In 2019 I was hired by my alma mater, the University of Southern California (USC), to rethink how learning spaces look and operate on campus. The goal for more than a year now has been to dovetail the concepts of design and technology in a way that improves pedagogical methods and learning outcomes. Our first major project was to redesign 248 learning spaces with this vision.
As we were midstream in the transformation, the global pandemic occurred. For many, this was a moment to pivot. However, what we discovered was our system was inherently fault tolerant to the challenges of learn-from-home and hybrid-models.
Because of our decision to build a system on the backbone of AV-over-IP, we were able to quickly adapt to the needs of the university and its students. Further, we were future-proofing for the unknown: we will be able to adapt to the future of learning, regardless of how or when students return to campus.
Thus, as universities and K-12 schools across the world look at the future of schools, it makes sense to share what USC is doing to empower its teachers and students – not just in the short term, but in a way that prepares for the future.
The AV-over-IP solution
We use a Crestron Flex UC Engine that integrates natively with Zoom. This means every space where a lecture is occurring is now a Zoom Virtual Room that can go live. Our video solution uses Huddly IQ video cameras that provide auto tracking and auto cropping of the lecturer or presenter. Zoom, of course, handles screensharing as well.
This was originally planned as a remote learning offering – and that has become a critical use today. That said, as we may eventually need to utilize overflow spaces to keep individuals socially distant, we can also use the Crestron workflow to send video to other classrooms where students may be located.
This leads us to the audio component. The ability to hear – or not hear – what the speaker is saying is a major determining factor on the experience for students. That said, traditional audio cabling and construction across 248 rooms would have been extremely cost prohibitive. Thus, we went with Audinate’s Dante as a backbone for our audio-over-IP offering. Dante provides near-zero latency, and this synchronization is crucial for the learning experience.
Further, Dante proved to be a solution for the remote learning environment as well. It works natively with both Crestron’s solutions and Zoom. Our microphones – Shure MXA 910s or 710s, depending on the space – are also Dante native. Dante AVIO units are also in use in areas where we need encoders with additional handheld mics, or for instances where we need to zone the room and cut the speakers near microphones.
Finally, we use Dante Domain Manager network management software for user authentication, role-based security, and audit capabilities.

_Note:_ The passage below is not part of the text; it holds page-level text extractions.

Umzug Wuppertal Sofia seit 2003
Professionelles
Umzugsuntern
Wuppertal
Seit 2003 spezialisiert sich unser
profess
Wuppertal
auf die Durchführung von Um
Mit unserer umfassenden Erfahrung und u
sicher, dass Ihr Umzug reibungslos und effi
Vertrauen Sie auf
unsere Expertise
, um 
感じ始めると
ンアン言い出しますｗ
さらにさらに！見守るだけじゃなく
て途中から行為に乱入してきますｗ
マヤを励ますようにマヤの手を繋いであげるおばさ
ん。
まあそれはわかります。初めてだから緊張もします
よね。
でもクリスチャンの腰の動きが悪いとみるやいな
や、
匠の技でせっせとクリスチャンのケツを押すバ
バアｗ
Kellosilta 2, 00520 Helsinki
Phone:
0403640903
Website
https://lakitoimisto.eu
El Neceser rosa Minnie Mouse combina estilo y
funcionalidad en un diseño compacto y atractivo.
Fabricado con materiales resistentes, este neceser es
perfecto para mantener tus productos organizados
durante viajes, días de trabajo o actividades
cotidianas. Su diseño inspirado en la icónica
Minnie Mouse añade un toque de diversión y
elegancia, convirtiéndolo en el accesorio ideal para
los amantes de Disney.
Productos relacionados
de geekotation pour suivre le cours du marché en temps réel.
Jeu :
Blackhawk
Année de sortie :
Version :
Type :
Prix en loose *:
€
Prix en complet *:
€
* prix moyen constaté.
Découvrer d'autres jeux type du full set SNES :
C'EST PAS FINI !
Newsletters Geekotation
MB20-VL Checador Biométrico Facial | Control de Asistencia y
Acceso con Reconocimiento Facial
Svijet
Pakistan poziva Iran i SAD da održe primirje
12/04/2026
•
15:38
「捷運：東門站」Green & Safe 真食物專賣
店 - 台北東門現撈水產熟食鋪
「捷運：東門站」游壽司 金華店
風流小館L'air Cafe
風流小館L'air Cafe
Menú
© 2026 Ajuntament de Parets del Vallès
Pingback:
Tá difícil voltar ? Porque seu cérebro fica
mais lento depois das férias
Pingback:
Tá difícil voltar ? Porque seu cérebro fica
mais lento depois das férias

We have more than 1,100 endpoints using Dante, and the software offering helps us effectively manage all of them.
There are a few more in-house flourishes we provide in the system – native calendar integration and room automation, for example. However, this workflow as outlined is the elegant core of our system. It’s a thoughtful design that allows for effective management, delivery of content, and real-time interaction.
With those core components in place across our learning environments, we can quickly and easily scale or alter the technology to fit any teaching need. In the here-and-now, that means ensuring high-quality video and crystal-clear audio to students remotely. We’re hopeful that in 2021 it will be safe for students to return in some capacity to campus. Our AV-over-IP system will be prepared for that as well, as it is capable of delivering signals both locally and remotely.
Eventually, the system will be used for its initial design: on-site AV that delivers a robust experience to everyone in the classroom. That said, there is peace of mind in knowing that our video and audio signals can swiftly adapt to a new need immediately.